London’s not that surprised. He said that while there are distinct advantages to owning, rather than leasing an office – he should know, he owns an office that is a converted residential condo – there are also some distinct disadvantages.

“There’s a huge downside to office condos, and that is that it’s sort of anti-capitalist,” he said.

London explained that companies that buy office condos may find themselves squeezed for space as they expand. Such properties are perfect for some professions, such as doctors, whose businesses often stay the same size for their entire career, London said, but other ambitious start-ups and small businesses could soon outgrow a modest office condo.

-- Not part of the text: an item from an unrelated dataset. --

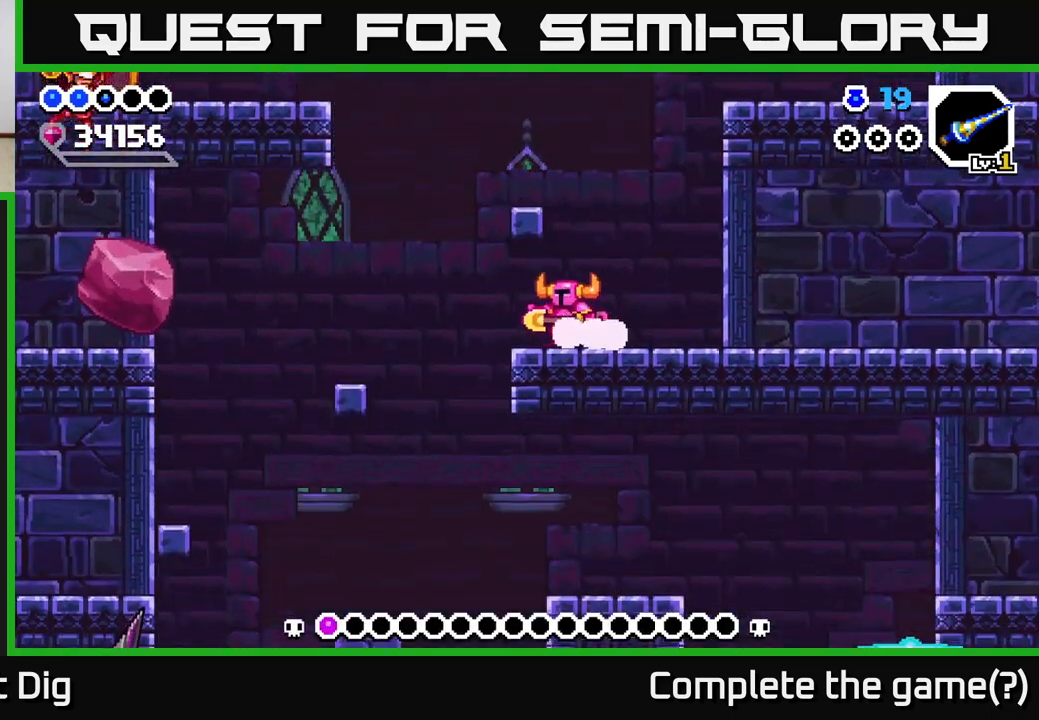
{"buttons": ["DPAD_LEFT"], "right_stick": "center", "events": [[183, "A", "down"], [217, "A", "up"]]}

Once outgrown, an office condo can prove difficult to offload, London cautioned. The re-sale market for such properties is not as large as, say, the market for residential condos because there are simply less buyers out there. Condo offices are a niche market, London said, so buyers with expansion plans are taking on a significant risk by buying rather than leasing their office space.

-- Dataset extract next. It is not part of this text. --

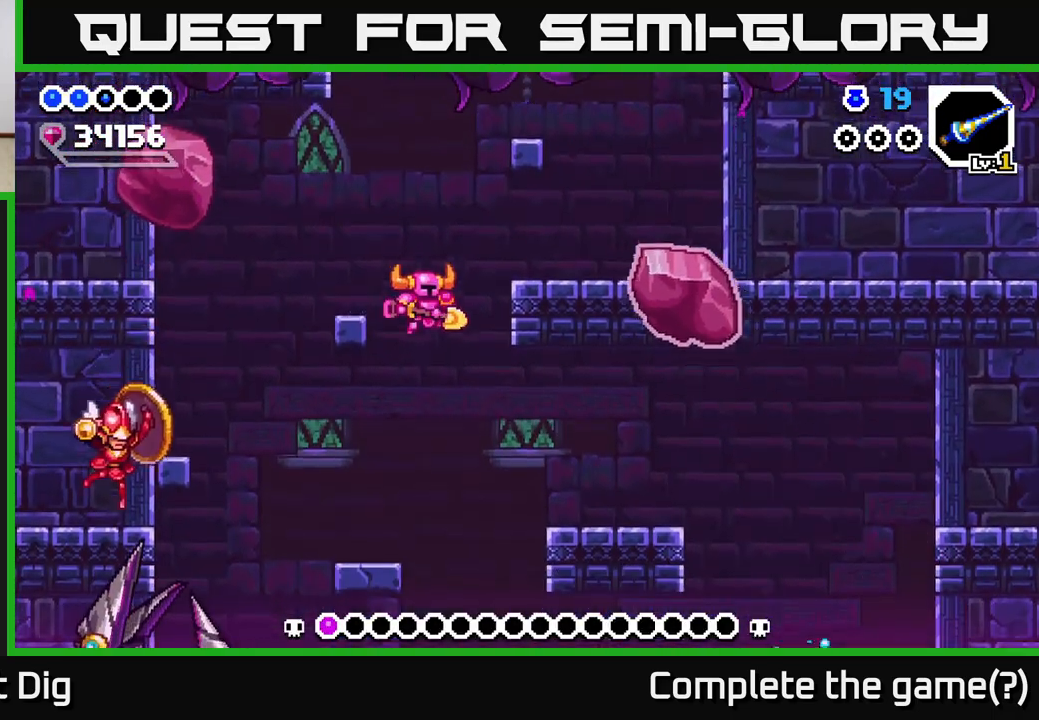
{"buttons": ["DPAD_RIGHT"], "right_stick": "center", "events": [[167, "DPAD_LEFT", "down"], [283, "DPAD_LEFT", "up"], [500, "DPAD_RIGHT", "down"]]}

Nevertheless, London’s confident about the resurrection of the condo office concept.

“For the first time ever in my career, I believe that there’s an opportunity in this market,” he said.

Condos – the ones people live in – have seen extraordinary gains in value over the last few years, and though the residential condo market has noticeably slowed of late, San Diegans have been sent a clear message that there’s money to be made by owning property in the city. Alan Gin, a professor of economics at the University of San Diego’s Burnham-Moores Center for Real Estate, said some spill-over effect by investors from the residential real estate market, into what he said is a strong commercial market, is understandable.

“Even people in business would rather own, and given the high price of commercial space here, it makes sense that instead of buying the whole building, you just buy part of it,” Gin said.

If the Mission Valley properties turn out to be a viable investment, Boland said his company will be looking for more sites to develop. He said it’s also likely that other developers will jump on the bandwagon and convert commercial properties into office condos.

“There are a lot of companies that want to do this, we’re going to see more and more of it,” Boland said.